Lands End
Ruth Claxton
Ruth Claxton’s installation Lands End presents a sprawling, fantastical landscape of painted steel circles, towering metalwork, mirrors and coloured glass, populated with porcelain figurines collected from car-boot sales, junk shops and internet auction sites.The work aims to test our perceptual limits and illustrates the artist’s preoccupation with exploring different versions of reality, including virtual worlds.
Born in Ipswich in 1971 and now based in Birmingham, Ruth Claxton is an artist whose practice is concerned essentially with the materiality of the world and our increasingly mediated experience of it through digital technology.

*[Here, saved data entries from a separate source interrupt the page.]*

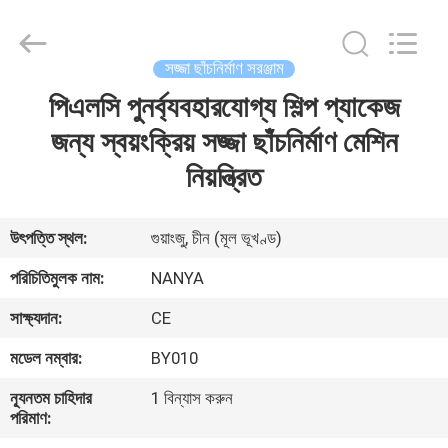
Nanya
Pulp
Molding
Equipment
Co.,
সজ্জা ছাঁচনির্মাণ সরঞ্জাম
Ltd..
All
Rights
পিএলসি পুনর্ব্যবহারযোগ্য শিল্প প্যাকেজ
বাড়ি
Reserved.
জন্য স্বয়ংক্রিয় সজ্জা ছাঁচনির্মাণ মেশিন
পণ্য
নিয়ন্ত্রিত
ভিডিও
উৎপত্তি স্থল:
গুয়াংজু, চীন (মূল ভূখণ্ড)
পরিচিতিমুলক নাম:
NANYA
VR
সাক্ষ্যদান:
CE
প্রদর্শন
মডেল নম্বার:
BY010
আমাদের
ন্যূনতম চাহিদার
1 বিন্যাস করুন
পরিমাণ:
সম্পর্কে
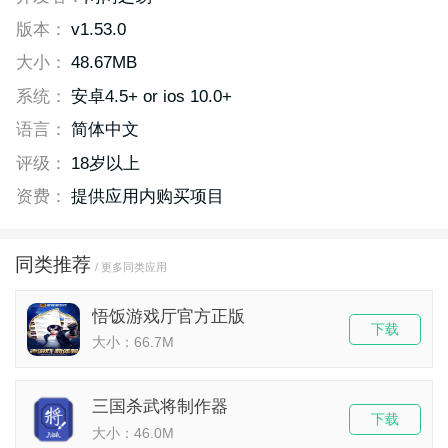
版本：
v1.53.0
大小：
48.67MB
系统：
安卓4.5+ or ios 10.0+
语言：
简体中文
评级：
18岁以上
资费：
提供应用内购买项目
同类推荐
/ 更多同类应用
悟饭游戏厅官方正版
下载
大小：66.7M
三国杀武将制作器
下载
大小：46.0M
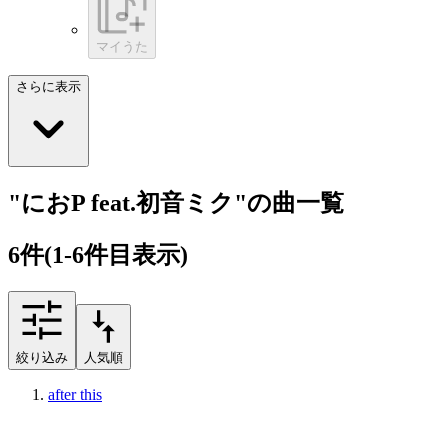
マイうた
さらに表示
"におP feat.初音ミク"の曲一覧
6
件
(1-6件目表示)
絞り込み
人気順
after this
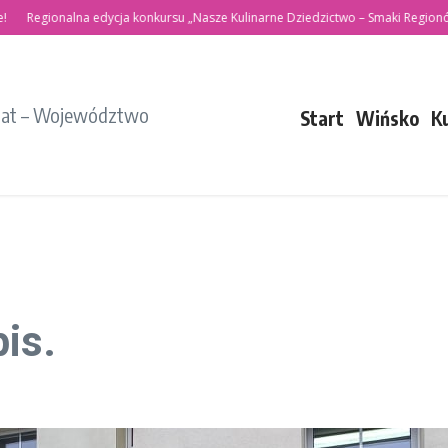
Regionalna edycja konkursu „Nasze Kulinarne Dziedzictwo – Smaki Regionów”
iat – Województwo
Start
Wińsko
K
is.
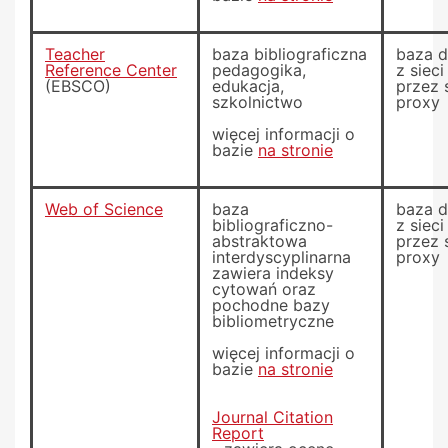
Teacher
baza bibliograficzna
baza 
Reference Center
pedagogika,
z siec
(EBSCO)
edukacja,
przez 
szkolnictwo
proxy
więcej informacji o
bazie
na stronie
Web of Science
baza
baza 
bibliograficzno-
z siec
abstraktowa
przez 
interdyscyplinarna
proxy
zawiera indeksy
cytowań oraz
pochodne bazy
bibliometryczne
więcej informacji o
bazie
na stronie
Journal Citation
Report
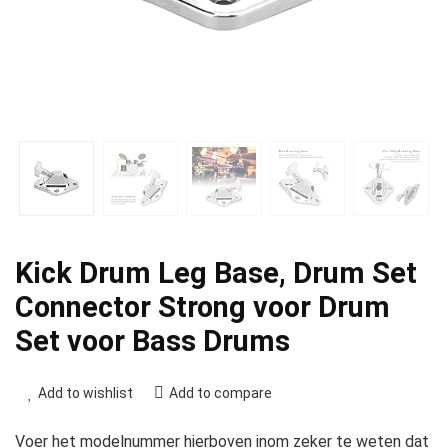
Kick Drum Leg Base, Drum Set
Connector Strong voor Drum
Set voor Bass Drums
Add to wishlist
Add to compare
Voer het modelnummer hierboven inom zeker te weten dat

The artist has created an ambitious installation, a sprawling landscape of mirrored discs fixed within utilitarian grey display stands to create the illusion of towers stretching beyond the boundaries of the gallery. Complicated arrangements of steel hoops are caught, as if in mid-flight, high in the walls of the space. Platforms overlap forming complex networks of interlocking shapes; the mirrors capture the viewer at multiple angles, confusing the sense of space, distance and scale. As a whole, the installation tests our perceptual limits, immersing us into a world that exemplifies Claxton’s preoccupation with different versions of reality, including virtual worlds.
Claxton comments:
…technological landscape is a sublime experience, an experience that we can’t fully comprehend, that’s even more enormous and edgeless and beyond ourselves than nature. We don’t know and can’t illustrate how big the Internet is for instance; thus we become this minute element outside a different kind of sublime. These ideas do have a relationship to the works I make; its roots are in the real world but one that seems to move and slip around, one that you’re never really sure of.
Claxton extends this uncertainty to the porcelain figurines that inhabit her strange world of steel and glass. These very sentimental objets d’art, often proudly displayed by their owners on mantelpieces or sideboards, have been collected from car- boot sales, junk shops and internet auction sites, their domesticity at odds with the vast structure in which they find themselves. The artist has specifically chosen figures that are animated in some way; each has a gesture, a gaze and thereby seeks some form of engagement with the viewer. However, this possibility is thwarted by the repulsive growths, at once organic and artificial, that obscure their faces.
Sequins, rubbers, beads and children’s modelling clay emerge from mass produced, hand-painted heads. Compelled to look more closely, we see that the ceramic characters continue with their pose, undisturbed by their new appendages, instead blinded by or suspended in the wonder of what is right in front of their eyes. Sometimes presented in pairs, linked by unnatural umbilical-like connections made from familiar, colourful pound-shop finds or twinned in different sections of the installation, various figures and birds perch on islands, adrift and isolated.
Here again, Claxton alludes to the uncomfortable implications of mediating our being in the world through technology – a dehumanisation, where perception is divorced from experience. Incidentally, it is therefore not surprising to learn that this artist is fascinated by Second Life, the on-line community that provides its users anonymity alongside a platform to participate in a real, financially-driven economy. Virtual properties are built and sold, virtual shares traded, virtual events promoted.
To coincide with this exhibition, Claxton has produced a series of postcard pieces on display in the In Focus Gallery. Cutting into the surface of cards, commercial reproductions of works in the National Museum Wales collection, she modifies the imagery, extending it out towards the viewer whilst also hiding it from view. As with all Claxton’s work, the physical elaboration of the surface foils our attempts to see what lies behind.